Commentary by Eoin Treacy

Oilfield Services Ends 2019 With a Bang, Whimper

This article by Liam Denning for Bloomberg may be of interest to subscribers. Here is a section:

“When does it end?” is a perfectly reasonable question for New Year’s Eve. And in the case of anyone still holding onto oilfield services stocks, it is more than rhetorical.

Core Laboratories NV, which offers services to enhance output from oilfields, dropped the ball early on Monday evening, or New Year’s Eve Eve if you will. It cut guidance for the quarter just about to end, issued underwhelming guidance for the quarter about to begin and, to cap it off, slashed its dividend by more than half. The latter was declared “sacrosanct” by management only two months ago — which, in hindsight, is one of those overwrought words that should set alarm bells ringing.

Throw in Tuesday’s pre-drinking trading volumes, and the stock looks set to see out 2019 with a bang (not the good kind). The ostensible reason for the sudden about-face is sluggish activity in international markets, which were hoped to offset the drag from the slowdown in U.S. fracking. The underlying reason is one that blends the oil business with New Year’s Eve seamlessly: the triumph of hope over experience.

Eoin Treacy's view

The demise of the drilling sector is reflective of the high cost of production from offshore reserves relative to onshore unconventional sources. That has contributed to acute rationalisation of the sector and contraction in prices for services provided. Seadrill for example declared bankruptcy and only exited that condition in 2018. Meanwhile McDermott International remains in what could be a terminal downtrend.
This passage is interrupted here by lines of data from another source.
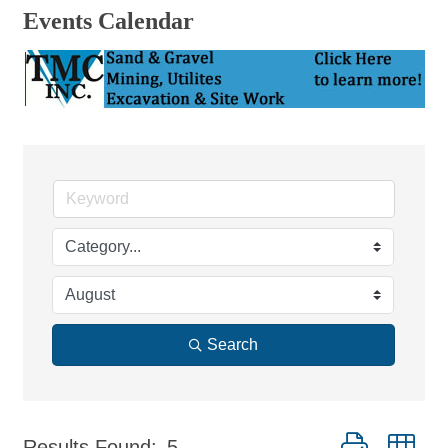
Events Calendar
Search
Button group wi
Results Found:
5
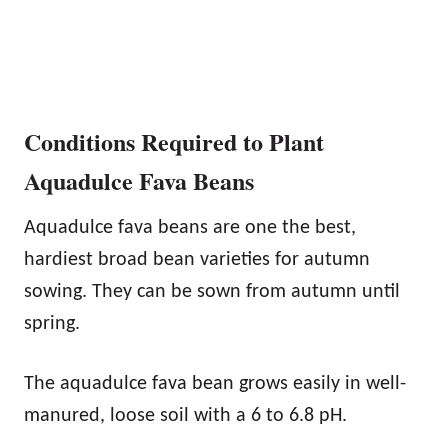
Conditions Required to Plant
Aquadulce Fava Beans
Aquadulce fava beans are one the best,
hardiest broad bean varieties for autumn
sowing. They can be sown from autumn until
spring.
The aquadulce fava bean grows easily in well-
manured, loose soil with a 6 to 6.8 pH.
The question for investors is whether the contraction of the wider sector has run its course?

For Core Laboratories the cutting of the dividend and clear downward dynamic suggest the answer is no.


However, both Halliburton and Schlumberger are trading back above their respective trend means following steep declines.

The VanEck Ventures Oil Services ETF is pausing below its trend mean and will need to sustain a move above it to confirm a return to demand dominance beyond short-term steadying.

These chart patterns suggest room for further consolidation within the sector with the largest companies likely to be the clearest beneficiaries.